Ethereum researchers have demonstrated an early prototype of “native rollups” that could shift how Layer 2 networks verify transactions. The concept allows Ethereum to directly re-execute rollup blocks on the base chain, potentially simplifying a core piece of the network’s scaling architecture.
The proof-of-concept implements EIP-8079 using the Ethrex client and introduces a mechanism called the EXECUTE precompile. Developers from the Ethereum Foundation worked alongside contributors from L2BEAT to publish code demonstrating a working environment for the model.
We've been working with @kevaundray and @ladislaus0x from @ethereumfndn and @donnoh_eth from @l2beat on a proof of concept of EIP-8079 (native rollups) using @ethrex_client.
— ethrex (@ethrex_client) March 10, 2026
Native rollups reuse Ethereum's own execution to verify L2 state transitions. No ZK circuits, no fraud… pic.twitter.com/VVEtwhheLW
Could Native Rollups Replace Today’s Proof Systems?
Most current Layer 2 networks rely on either fraud proofs used by optimistic rollups or cryptographic validity proofs generated by zero-knowledge systems. Native rollups take a different approach. Instead of verifying proofs, Ethereum would recompute the Layer 2 transactions itself by replaying rollup blocks through the EXECUTE precompile.

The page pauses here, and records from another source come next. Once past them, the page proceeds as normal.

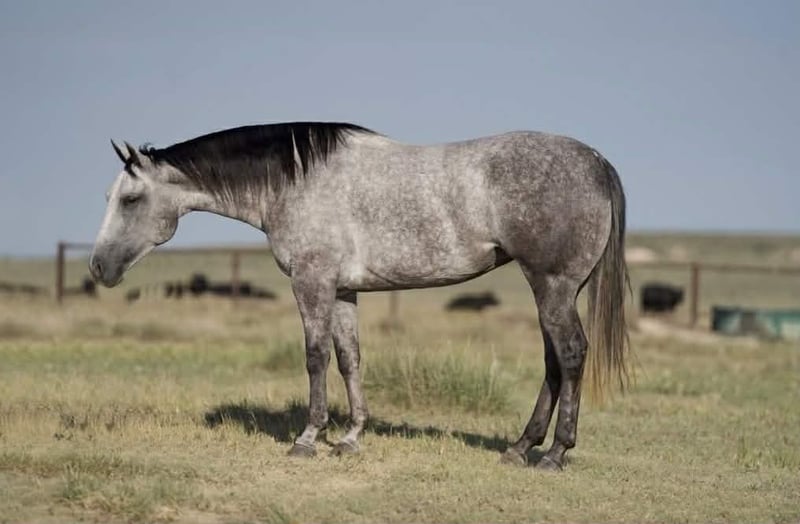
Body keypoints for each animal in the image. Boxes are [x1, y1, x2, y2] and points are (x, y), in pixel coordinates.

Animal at [89, 122, 630, 470]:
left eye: (130, 199)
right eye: (110, 198)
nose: (97, 267)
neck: (296, 181)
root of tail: (596, 161)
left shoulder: (312, 282)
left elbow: (315, 357)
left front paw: (309, 439)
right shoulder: (344, 289)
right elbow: (349, 358)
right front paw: (351, 437)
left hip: (552, 285)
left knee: (570, 355)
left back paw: (555, 453)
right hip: (553, 289)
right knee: (554, 362)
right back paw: (520, 447)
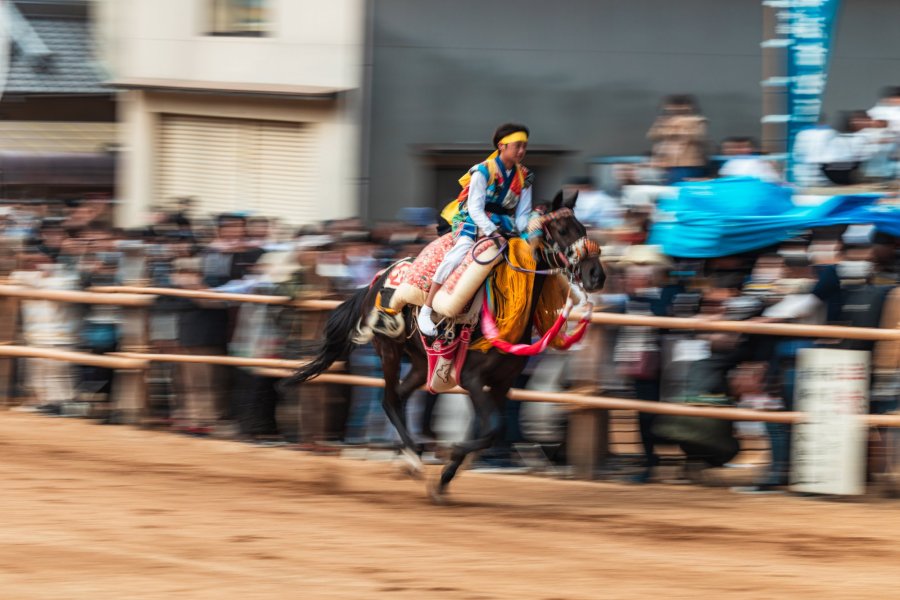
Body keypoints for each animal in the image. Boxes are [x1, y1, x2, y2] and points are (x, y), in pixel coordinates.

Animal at [284, 192, 604, 502]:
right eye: (562, 230)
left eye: (582, 228)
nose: (596, 275)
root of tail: (376, 280)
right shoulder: (473, 378)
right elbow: (493, 428)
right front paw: (451, 459)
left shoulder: (502, 383)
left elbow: (489, 430)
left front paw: (447, 474)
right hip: (389, 349)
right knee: (389, 399)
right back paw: (413, 458)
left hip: (420, 361)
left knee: (399, 397)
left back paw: (406, 457)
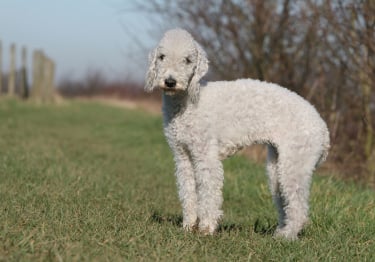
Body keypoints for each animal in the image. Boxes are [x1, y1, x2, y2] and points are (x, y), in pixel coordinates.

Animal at [145, 28, 330, 239]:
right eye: (162, 56)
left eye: (188, 60)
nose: (170, 82)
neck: (188, 101)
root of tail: (323, 128)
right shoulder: (183, 155)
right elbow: (188, 191)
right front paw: (188, 226)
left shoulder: (206, 155)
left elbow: (209, 192)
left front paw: (206, 228)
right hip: (277, 165)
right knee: (285, 201)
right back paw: (281, 231)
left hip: (296, 164)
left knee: (299, 207)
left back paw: (286, 237)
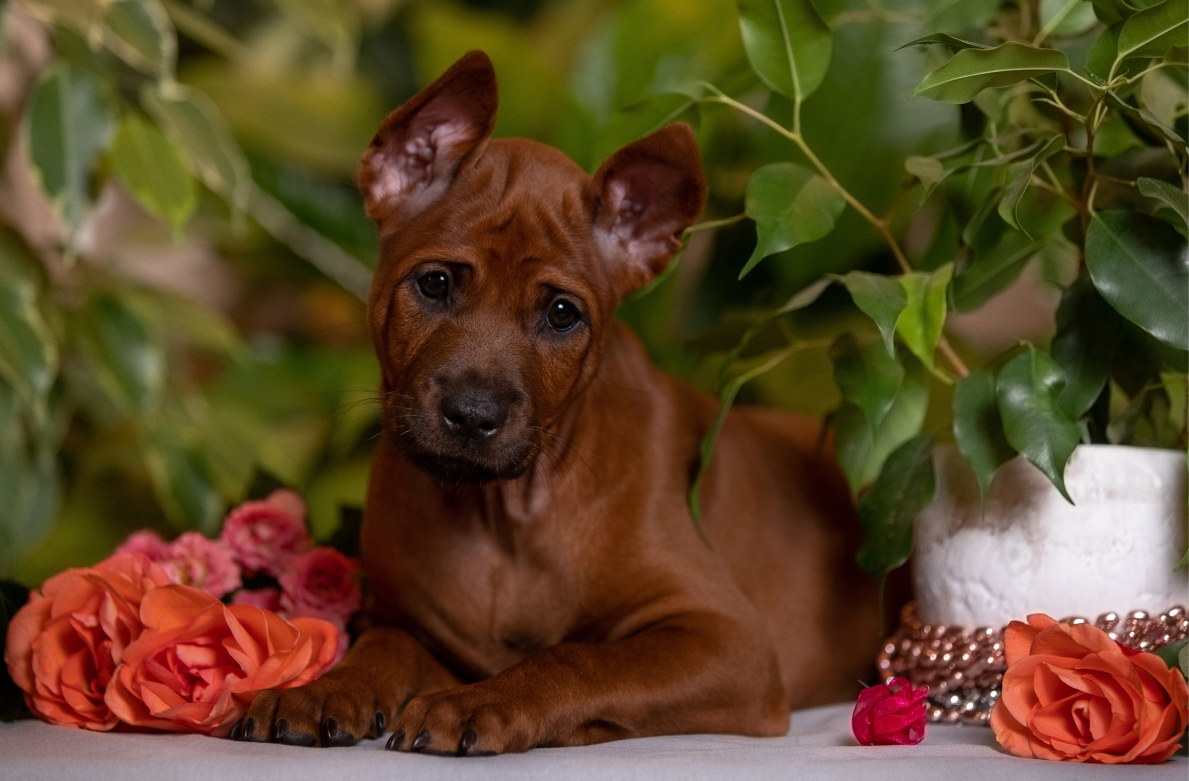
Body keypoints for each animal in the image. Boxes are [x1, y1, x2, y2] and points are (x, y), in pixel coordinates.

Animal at [236, 50, 879, 756]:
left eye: (562, 314)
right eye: (435, 283)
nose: (473, 416)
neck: (503, 516)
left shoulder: (727, 637)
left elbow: (579, 658)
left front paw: (480, 703)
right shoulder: (413, 625)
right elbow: (381, 647)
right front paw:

The prototype demonstrates the full lifecycle of such a system. Layer 2 blocks are submitted to Ethereum, executed onchain, and their state changes confirmed by the base layer. Deposits can move assets to the rollup, cross-layer contracts can interact, and withdrawals are verified through Merkle Patricia state proofs.
This architecture could simplify the operational stack required for rollups. According to ecosystem data from L2BEAT, Layer 2 networks currently secure tens of billions of dollars in value across multiple proof systems and verification models. Could a single verification path tied directly to Ethereum reduce that complexity over time?
Researchers stress that the current implementation remains experimental and not production infrastructure. Yet the model illustrates how rollups might inherit upgrades and security properties directly from the base chain without maintaining independent verification frameworks.
The experiment arrives amid ongoing debate about Ethereum’s long-term scaling strategy. Vitalik Buterin recently noted that while Ethereum’s rollup-centric roadmap remains intact, parts of the Layer 2 ecosystem have decentralized more slowly than expected. The next phase of research will test whether native rollups can evolve from proof-of-concept code into viable infrastructure for Ethereum’s scaling stack.